### PROBLEM DESCRIPTION:
Can you rewrite the lines below with "latitude" renamed to "lat" throughout and everything else left the same? Omit the pictures from your answer.

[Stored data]
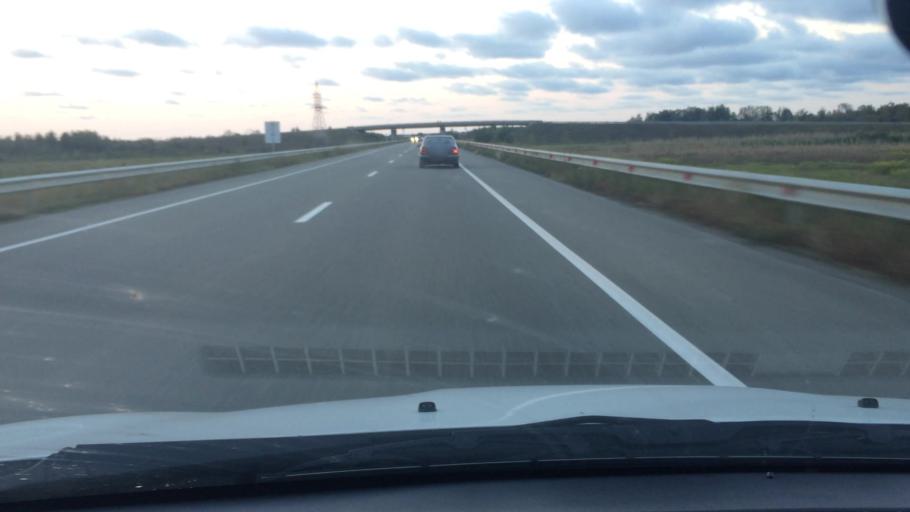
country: GE
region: Ajaria
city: Ochkhamuri
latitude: 41.8898
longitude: 41.8081
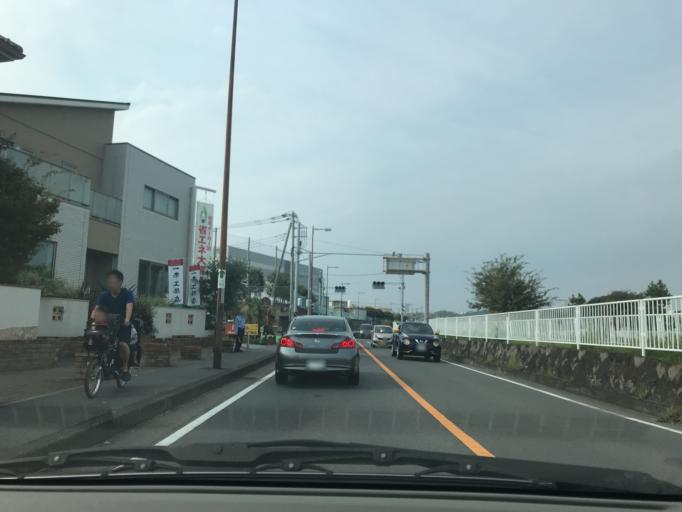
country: JP
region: Kanagawa
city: Fujisawa
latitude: 35.3392
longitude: 139.4678
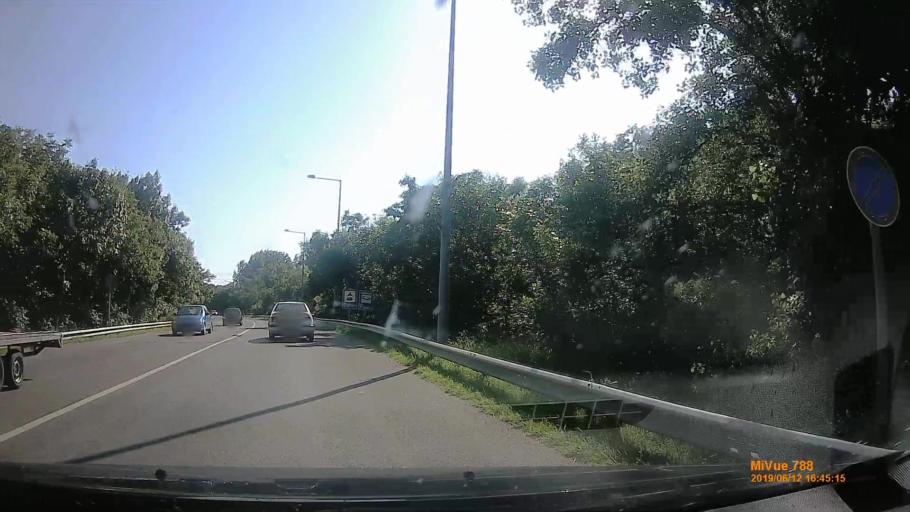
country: HU
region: Csongrad
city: Mako
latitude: 46.2095
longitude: 20.4603
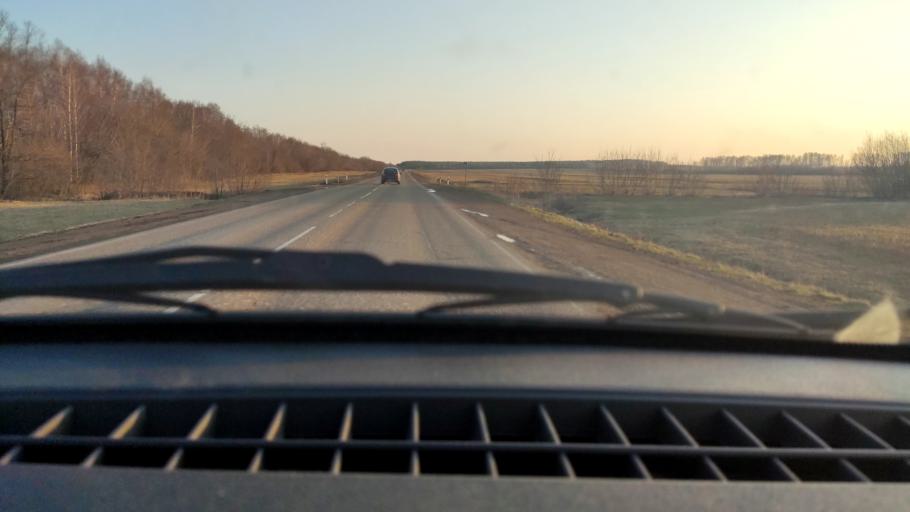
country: RU
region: Bashkortostan
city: Davlekanovo
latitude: 54.2594
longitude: 55.0887
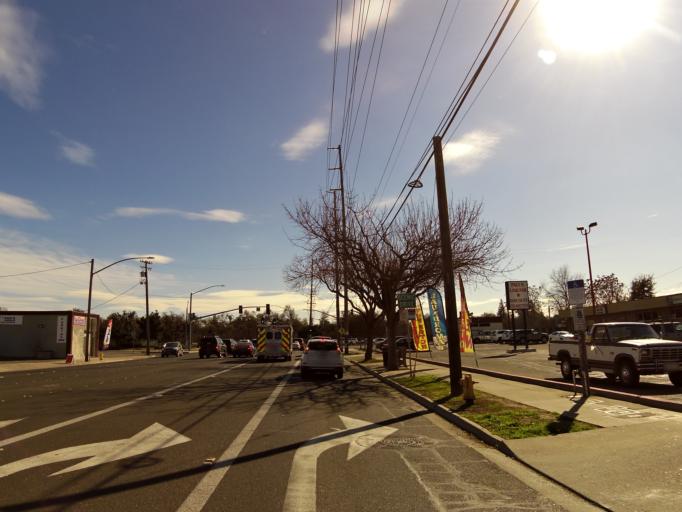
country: US
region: California
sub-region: Stanislaus County
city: Modesto
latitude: 37.6499
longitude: -120.9757
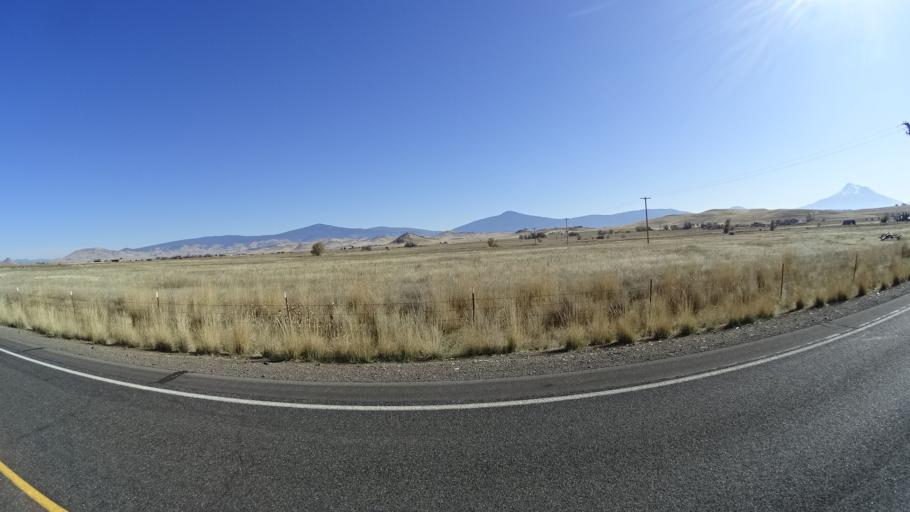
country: US
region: California
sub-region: Siskiyou County
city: Montague
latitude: 41.7478
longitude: -122.5247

### EXERCISE RESULT:
country: GE
region: Ajaria
city: Ochkhamuri
lat: 41.8898
longitude: 41.8081
country: JP
region: Kanagawa
city: Fujisawa
lat: 35.3392
longitude: 139.4678
country: HU
region: Csongrad
city: Mako
lat: 46.2095
longitude: 20.4603
country: RU
region: Bashkortostan
city: Davlekanovo
lat: 54.2594
longitude: 55.0887
country: US
region: California
sub-region: Stanislaus County
city: Modesto
lat: 37.6499
longitude: -120.9757
country: US
region: California
sub-region: Siskiyou County
city: Montague
lat: 41.7478
longitude: -122.5247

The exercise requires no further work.